La habilidad para entender las necesidades, sentimientos y problemas de los demás, poniéndose en piel, se conoce como empatía. Experimentar y sentir las emociones ajenas como si fuesen las nuestras es la base de ella, nos permite comprender mejor a los demás.
Hay otras muchas cualidades que están relacionadas con la empatía, tal y como ha podido demostrar la psicología positiva. Una de ellas es el altruismo que se manifiesta gracias a nuestra compresión, entendimiento y capacidad para sentir por lo que puede estar pasando otra persona. La psicología positiva considera la empatía como una de las vías más importantes a desarrollar por el ser humano para llegar a su felicidad y bienestar.
Sin embargo, para fortalecer esta capacidad es necesario antes trabajar con muchos aspectos propios. Ya que implica un gran autoconocimiento una cierta madurez para gestionar las emociones, sin que caigamos en el autoengaño y el abandono. Esto, sin duda, supone primero un desarrollo personal.

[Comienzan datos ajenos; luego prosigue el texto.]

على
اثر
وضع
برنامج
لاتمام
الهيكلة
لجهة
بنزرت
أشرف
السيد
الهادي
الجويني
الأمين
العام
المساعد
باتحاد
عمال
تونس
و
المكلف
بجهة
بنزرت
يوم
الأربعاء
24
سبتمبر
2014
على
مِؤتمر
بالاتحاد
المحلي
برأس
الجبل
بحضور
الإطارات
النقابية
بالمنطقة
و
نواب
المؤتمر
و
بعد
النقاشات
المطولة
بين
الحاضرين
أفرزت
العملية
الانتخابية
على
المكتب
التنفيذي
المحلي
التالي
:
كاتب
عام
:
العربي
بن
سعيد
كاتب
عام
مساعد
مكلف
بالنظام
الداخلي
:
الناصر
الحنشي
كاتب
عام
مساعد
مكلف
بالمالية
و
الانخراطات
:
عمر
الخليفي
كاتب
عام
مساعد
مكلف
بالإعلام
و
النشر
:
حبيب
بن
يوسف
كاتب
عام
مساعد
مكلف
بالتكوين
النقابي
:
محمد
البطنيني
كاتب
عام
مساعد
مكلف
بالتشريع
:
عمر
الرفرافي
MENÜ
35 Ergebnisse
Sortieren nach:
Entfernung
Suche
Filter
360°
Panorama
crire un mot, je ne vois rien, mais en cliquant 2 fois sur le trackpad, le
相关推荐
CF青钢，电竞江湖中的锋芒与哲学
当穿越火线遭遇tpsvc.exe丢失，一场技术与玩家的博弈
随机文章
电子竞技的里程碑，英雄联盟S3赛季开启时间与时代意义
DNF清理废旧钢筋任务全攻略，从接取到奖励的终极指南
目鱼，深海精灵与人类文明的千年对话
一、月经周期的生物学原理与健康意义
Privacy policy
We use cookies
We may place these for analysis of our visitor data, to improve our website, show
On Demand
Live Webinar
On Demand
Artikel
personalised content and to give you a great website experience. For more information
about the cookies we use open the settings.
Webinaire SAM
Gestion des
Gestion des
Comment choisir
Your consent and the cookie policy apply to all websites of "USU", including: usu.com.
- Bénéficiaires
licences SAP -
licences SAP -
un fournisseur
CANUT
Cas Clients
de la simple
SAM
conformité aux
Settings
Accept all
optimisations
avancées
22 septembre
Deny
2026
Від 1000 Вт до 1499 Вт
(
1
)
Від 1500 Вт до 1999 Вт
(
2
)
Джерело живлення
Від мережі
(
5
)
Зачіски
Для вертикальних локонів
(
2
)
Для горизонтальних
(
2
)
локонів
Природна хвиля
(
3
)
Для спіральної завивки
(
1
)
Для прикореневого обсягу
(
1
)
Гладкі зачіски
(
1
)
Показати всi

Algunos hábitos que ayudan a fomentar la empatía son: Conocerse a unx mismx, hablar con gente desconocida con educación y prudencia, respetar u ofrecer ayuda a una persona cuando se le ve seria preocupada o triste, evitar los prejuicios, la escucha activa, es decir, no interrumpir y dejar que la otra persona exprese lo que quiere decir o siente y ofrecer la experiencia propia.
Además, gracias a ella las personas pueden establecer lazos de unión y vínculos más estrechos con lxs demás, compartir experiencias y ofrecerse ayuda mutua. Rompe con el egoísmo el egocentrismo, producto de una sociedad competitiva y cada vez más individualista.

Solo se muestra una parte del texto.